The first thing you forget when you leave the Gulf Coast, where I grew up, is the humidity. It is also the first thing you are reminded of when you come home. When I got the call that I was to pack up and head out to New Orleans I loaded my bags with long sleeve shirts and ties, the uniform of DC. I am drenched just sitting here, and my coaster doesn’t stand a chance against the sweating glass of ice water. My ties are not going to see the light of day.
I spent the better part of my youth on a different bayou, one ostensibly tamed by concrete and steel. The truth is, the climate, the mosquitos, the Gulf...they’ve been around long enough to not be fooled by a few office buildings or air conditioned rest stops. Whether you are from Houston (like me), New Orleans, Mobile, or Pensacola, you feel a kinship with your fellow bayou dwellers - we are a special breed who chooses to live in generally unbearable conditions for 9 months of the year.

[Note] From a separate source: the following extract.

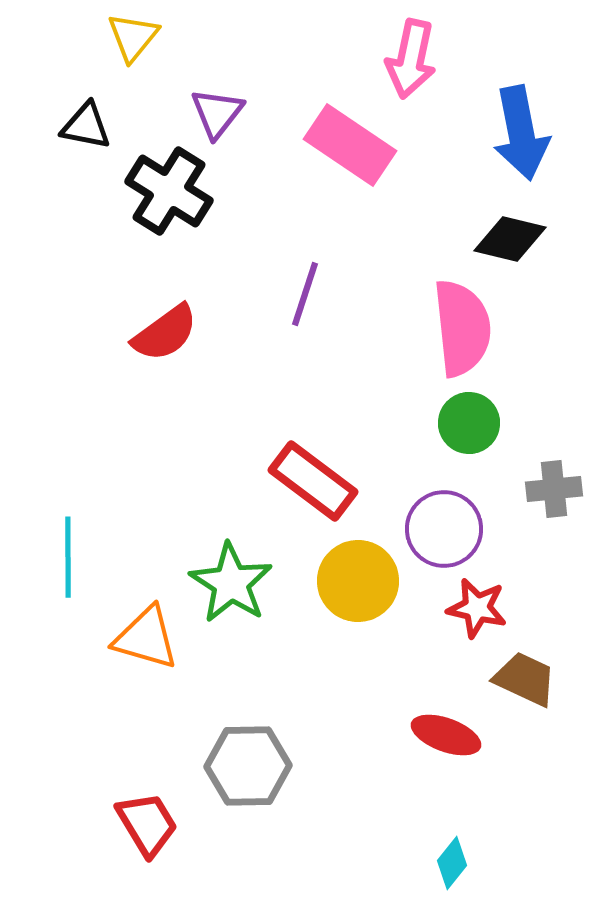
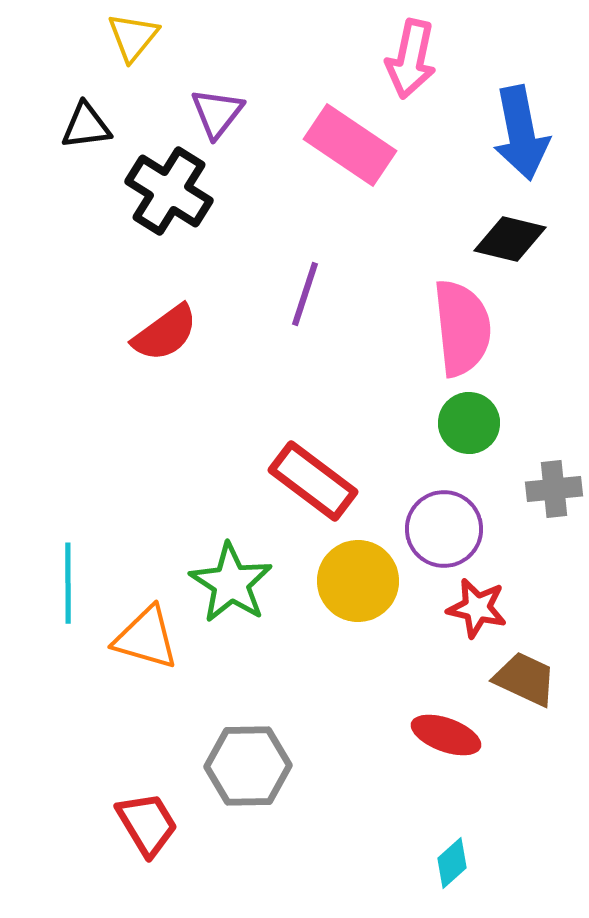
black triangle: rotated 18 degrees counterclockwise
cyan line: moved 26 px down
cyan diamond: rotated 9 degrees clockwise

New Orleans is buzzing tonight. Jazzfest is in it’s final days and people are tired from the 7 days of festivities, but it is still the talk of the town. Here in my hotel in Houma, the buzz is different. The bar is stacked shoulder to shoulder with men in shirts with faded screen print that reads "EPA", "Coast Guard", "DEQ", and "NRC". They are mostly silent as CNN reports the progress of the reach of the Deepwater Horizon disaster. The oil is almost here, and the way the wind is blowing you can bet it’ll be here soon. It is clear that CNN isn’t telling them anything they don’t already know.
I’ve seen this scene before, at hotel bars in Utah and Arizona, where wildfire fighters from around the country have come to do everything in their power to mitigate the disaster at hand without concern about who is to blame. These men at the bar tonight are fresh, they’ve only just arrived on the scene from all over the country. In that way they are like my fellow bayou dwellers, in it together, for better or worse.
The pictures of oil covered wildlife are making the rounds, and when I mention to my waitress the tendrils of oil making their way inland she sighs and asks, "How much more can we take?" It is the question, it seems to me, we should all be asking our leaders who support a policy of addiction to the fuel of the past.
I am steeling myself for the things I will see here on the coast, in the Gulf that taught me to swim, surf, and fish. I suppose there is no better inoculation than the damp night air and the sound of the bayou.